The new AI feature, called Aria, comes as a sidebar window and allows users to ask questions and get natural language answers derived from a trove of information scoured from the internet. Aria is both a web and browser expert that allows users to collaborate with AI while looking for information online, according to Opera.
Created through a collaboration with OpenAI, Aria uses an API to connect to the ChatGPT generative AI engine, enabling live results from the web. Opera’s Aria feature also has connectivity to Opera’s entire database of support documentation, which allows users access to product information.
“It’s connected to the internet and not limited to content prior to 2021 — making it a more advanced offering than standard GPT-based solutions,” Opera spokesperson Julia Szyndzielorz said in a blog post.
Available for Windows, Mac, and Linux, as well as iOS and Android (beta version only), the browser also sports a more modular design that includes new features such as Tab Islands.
The Tab Island feature allows users to arrange open browser tabs into groups, or “islands,” which can be collapsed or expanded. When a user opens a new tab at the top of the browser, it begins a new group.
However, tabs opened within a group stay connected, so that related tabs can be found easily, according to Opera. Users can also drag and drop tabs between islands, and manage entire groups at once.
“This feature, along with Workspaces on the top of your sidebar, provides convenient ways to keep your browsing sessions separate while keeping your tabs organised,” Opera said.
While Aria leverages OpenAI’s GPT large language model (LLM), the company said it also has enhanced the AI engine with additional capabilities such as fetching real-time data from the web, including current time and weather information. The Aria AI engine is available for use in about 180 countries and supports more than 50 languages.
Opera also re-engineered its desktop browser using a new architecture with a “multithreaded compositor” that it claims can deliver a faster and smoother user interface.
A second “compositor thread” is responsible for taking the elements that the main thread produces, so they're displayed on the screen. This includes effects like animations and transitions.
Opera One users are also getting a new command line interface that allows them to use the Ctrl+/ (Win) or the Cmd+/ keyboard shortcuts to display an overlay and interact with Aria.

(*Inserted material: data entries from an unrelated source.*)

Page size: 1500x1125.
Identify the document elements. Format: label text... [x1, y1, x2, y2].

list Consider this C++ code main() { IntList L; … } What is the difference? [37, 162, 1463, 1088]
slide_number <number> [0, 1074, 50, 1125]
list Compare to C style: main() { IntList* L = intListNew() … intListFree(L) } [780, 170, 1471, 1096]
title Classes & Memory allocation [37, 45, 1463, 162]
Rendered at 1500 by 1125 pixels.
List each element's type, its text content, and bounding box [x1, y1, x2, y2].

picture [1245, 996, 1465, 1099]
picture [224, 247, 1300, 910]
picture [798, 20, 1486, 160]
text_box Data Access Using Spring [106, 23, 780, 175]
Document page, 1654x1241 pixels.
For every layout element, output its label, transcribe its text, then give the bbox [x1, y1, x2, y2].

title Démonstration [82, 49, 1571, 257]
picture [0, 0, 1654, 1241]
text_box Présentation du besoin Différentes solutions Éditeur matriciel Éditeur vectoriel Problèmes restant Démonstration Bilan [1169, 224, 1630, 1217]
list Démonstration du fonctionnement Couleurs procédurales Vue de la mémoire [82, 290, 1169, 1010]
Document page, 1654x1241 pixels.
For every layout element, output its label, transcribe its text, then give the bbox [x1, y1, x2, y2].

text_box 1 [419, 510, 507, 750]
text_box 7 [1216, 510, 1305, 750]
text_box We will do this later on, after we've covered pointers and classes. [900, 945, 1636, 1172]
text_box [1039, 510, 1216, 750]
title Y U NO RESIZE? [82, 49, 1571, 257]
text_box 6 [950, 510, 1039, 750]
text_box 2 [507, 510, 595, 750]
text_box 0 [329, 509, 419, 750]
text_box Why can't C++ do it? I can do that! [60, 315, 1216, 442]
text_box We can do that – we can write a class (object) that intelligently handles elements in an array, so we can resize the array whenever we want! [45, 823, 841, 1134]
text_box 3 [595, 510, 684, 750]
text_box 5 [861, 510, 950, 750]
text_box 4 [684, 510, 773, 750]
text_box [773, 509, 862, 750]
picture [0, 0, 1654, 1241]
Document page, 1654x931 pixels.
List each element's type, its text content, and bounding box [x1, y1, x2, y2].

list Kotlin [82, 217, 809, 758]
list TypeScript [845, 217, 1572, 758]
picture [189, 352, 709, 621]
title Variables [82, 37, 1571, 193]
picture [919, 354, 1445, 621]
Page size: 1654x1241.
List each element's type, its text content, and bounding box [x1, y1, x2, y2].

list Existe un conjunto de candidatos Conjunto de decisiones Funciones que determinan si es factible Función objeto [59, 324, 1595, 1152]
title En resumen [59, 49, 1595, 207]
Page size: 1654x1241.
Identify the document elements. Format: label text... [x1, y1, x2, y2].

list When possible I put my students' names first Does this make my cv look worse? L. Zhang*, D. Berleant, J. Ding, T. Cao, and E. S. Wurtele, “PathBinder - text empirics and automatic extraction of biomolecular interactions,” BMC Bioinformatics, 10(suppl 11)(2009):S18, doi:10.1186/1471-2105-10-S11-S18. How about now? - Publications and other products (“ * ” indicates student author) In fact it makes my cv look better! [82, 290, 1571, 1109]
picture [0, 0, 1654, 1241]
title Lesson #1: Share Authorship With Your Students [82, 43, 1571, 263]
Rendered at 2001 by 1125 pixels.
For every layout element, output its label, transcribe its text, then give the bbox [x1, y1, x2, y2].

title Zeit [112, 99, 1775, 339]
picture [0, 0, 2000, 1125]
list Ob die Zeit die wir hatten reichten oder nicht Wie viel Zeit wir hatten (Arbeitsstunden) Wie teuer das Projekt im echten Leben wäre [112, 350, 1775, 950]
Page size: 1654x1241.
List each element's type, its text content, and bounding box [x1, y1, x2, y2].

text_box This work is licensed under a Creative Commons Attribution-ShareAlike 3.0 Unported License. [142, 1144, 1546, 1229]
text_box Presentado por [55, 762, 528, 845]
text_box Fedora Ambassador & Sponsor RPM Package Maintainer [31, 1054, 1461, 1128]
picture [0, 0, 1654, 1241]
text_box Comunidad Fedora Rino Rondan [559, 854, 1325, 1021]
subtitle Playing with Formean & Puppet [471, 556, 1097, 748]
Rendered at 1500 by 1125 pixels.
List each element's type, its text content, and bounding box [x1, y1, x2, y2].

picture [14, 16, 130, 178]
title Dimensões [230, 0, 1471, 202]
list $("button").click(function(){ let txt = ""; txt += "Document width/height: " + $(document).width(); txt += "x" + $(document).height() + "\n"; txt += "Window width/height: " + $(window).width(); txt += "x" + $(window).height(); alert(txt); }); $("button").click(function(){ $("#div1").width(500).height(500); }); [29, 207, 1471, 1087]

Whenever a question comes to mind, users can access the command line to ask Aria a question and either interact with the browser AI's response immediately in the sidebar or go back to browsing.
"As people who obsess over browser innovation, we saw fit to rethink the role of the browser in light of the recent developments in the AI space,” Joanna Czajka, product director at Opera, said in a statement.
"As opposed to other browser companies, Opera didn't simply add AI services to its browser.We went back to the drawing board and redesigned our flagship browser. Opera One is built around Aria, our native browser AI, and is the culmination of our work so far.”